As I said earlier, the more I learn about the brain and behavior (through research and observation), the more I lean towards neuroscience and away from “traditional psychology.” However, I still appreciate the psychosocial aspects of behavior; the nature versus nurture dispute will never be resolved because both are important. The environment is important  – all external stimuli are important – but the problem with downplaying biology is that it is the medium of behavior. What I mean is, everything we think, sense, perceive, or do is translated and transmitted through the firing of neurons. This means that all abnormal behavior, which is what psychologists often are interested in, originates in a neuron or related cell. Whether or not the cause of that behavior was internal or external is irrelevant. All events and stimuli are translated into patterns of neuronal firings.

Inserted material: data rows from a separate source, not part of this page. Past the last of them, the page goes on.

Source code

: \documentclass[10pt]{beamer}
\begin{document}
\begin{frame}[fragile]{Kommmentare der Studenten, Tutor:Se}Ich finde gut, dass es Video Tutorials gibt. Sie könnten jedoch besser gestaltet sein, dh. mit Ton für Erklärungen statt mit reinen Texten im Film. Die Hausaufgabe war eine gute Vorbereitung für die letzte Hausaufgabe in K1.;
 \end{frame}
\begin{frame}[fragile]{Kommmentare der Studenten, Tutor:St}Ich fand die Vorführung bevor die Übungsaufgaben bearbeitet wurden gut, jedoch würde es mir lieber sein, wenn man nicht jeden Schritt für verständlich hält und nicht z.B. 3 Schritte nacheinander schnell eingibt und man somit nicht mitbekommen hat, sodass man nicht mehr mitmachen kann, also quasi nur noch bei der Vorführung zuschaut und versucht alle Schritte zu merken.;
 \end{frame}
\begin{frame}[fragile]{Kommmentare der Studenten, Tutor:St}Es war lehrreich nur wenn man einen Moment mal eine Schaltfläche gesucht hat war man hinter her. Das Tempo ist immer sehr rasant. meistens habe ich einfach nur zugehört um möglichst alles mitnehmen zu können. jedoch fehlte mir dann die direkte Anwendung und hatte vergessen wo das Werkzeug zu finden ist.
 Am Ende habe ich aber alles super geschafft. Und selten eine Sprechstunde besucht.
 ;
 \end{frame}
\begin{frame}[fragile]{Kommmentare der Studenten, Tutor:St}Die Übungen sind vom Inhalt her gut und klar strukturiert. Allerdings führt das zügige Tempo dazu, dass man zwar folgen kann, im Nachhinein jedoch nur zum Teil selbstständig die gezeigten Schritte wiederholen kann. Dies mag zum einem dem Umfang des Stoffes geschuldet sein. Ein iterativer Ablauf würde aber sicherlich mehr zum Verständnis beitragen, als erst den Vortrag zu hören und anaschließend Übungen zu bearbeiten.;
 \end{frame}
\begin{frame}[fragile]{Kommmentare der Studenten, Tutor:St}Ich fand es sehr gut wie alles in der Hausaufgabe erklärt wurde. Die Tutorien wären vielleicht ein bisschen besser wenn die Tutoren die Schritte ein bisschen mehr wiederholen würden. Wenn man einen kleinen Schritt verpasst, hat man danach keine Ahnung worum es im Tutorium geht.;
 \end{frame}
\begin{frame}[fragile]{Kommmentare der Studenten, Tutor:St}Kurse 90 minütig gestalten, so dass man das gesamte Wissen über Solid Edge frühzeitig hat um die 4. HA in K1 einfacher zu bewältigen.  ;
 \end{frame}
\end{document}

This is why I think that understanding the biology of the brain is the best way to understand a person’s behavior. However, because we have an imperfect understanding of the biology of the brain, we have an imperfect understand of the biological foundations of behavior. This means that until we have a perfect understanding, we cannot ignore the psychosocial aspects of behavior; even with a perfect understand we couldn’t either because even if we understand the “translation” process we may not understand the origin of what needs to be translated. This is where traditional talk therapy can be most beneficial. However, I still believe less and less that talk therapy is the best solution for dealing with many psychological issues. Over time as we discover more and more about the brain, therapy will become even less important.

That is a fairly radical position to take as a student of clinical psychology – it’s more in line with psychiatry, or rather, I believe it’s more in line with neuroscience. I’m not saying that therapy is useless, I’m just saying that as we gain a more perfect understanding of the brain and how various chemicals interact in the brain, we will have less need for people to help others by “talking” through their problems. The better we understand the physiology of the brain, the more natural our pharmaceuticals will be. In other words, it will be easier to mimic and create normal brain functioning. Of course, many will ask, “What is normal?” That’s a good question.

Some may argue that with depression, for example, many people will have negative image and self-evaluations, which can lead to depression. That is true but it’s the classic chicken and egg question. Which came first? Did the negative thoughts cause the depression or did the person experiencing negative thoughts have a biological predisposition to those thoughts and depression? In other words, it is possible that biology originally led to the negative thoughts and not vice versa. This is all speculation but I think there is increasing evidence for this view.

The big problem with my point though is that at some point, it does become a deterministic system in that it’s possible that we could medicate away people’s free will. This is an unacceptable outcome. There would be a lot of power with this knowledge and many opportunities for abuse. That’s an ethical discussion for a later time.

To summarize, I think that as we (speaking in the collective) gain a more perfect understanding of the brain (and even individual differences in the brain) we will be better able to eradicate and prevent many or most psychological disorders. We could potentially stop schizophrenia through genetic engineering or other modifications. Again, I’m not addressing whether or not we should but I believe we will have the ability to at some point. This is why, at the moment I lean more towards neuroscience than I do psychotherapy. Of course, tomorrow I could [I won’t] write a post that completely contradicts this one. As I said, this is a process. I think it’s important to argue both sides of the issue.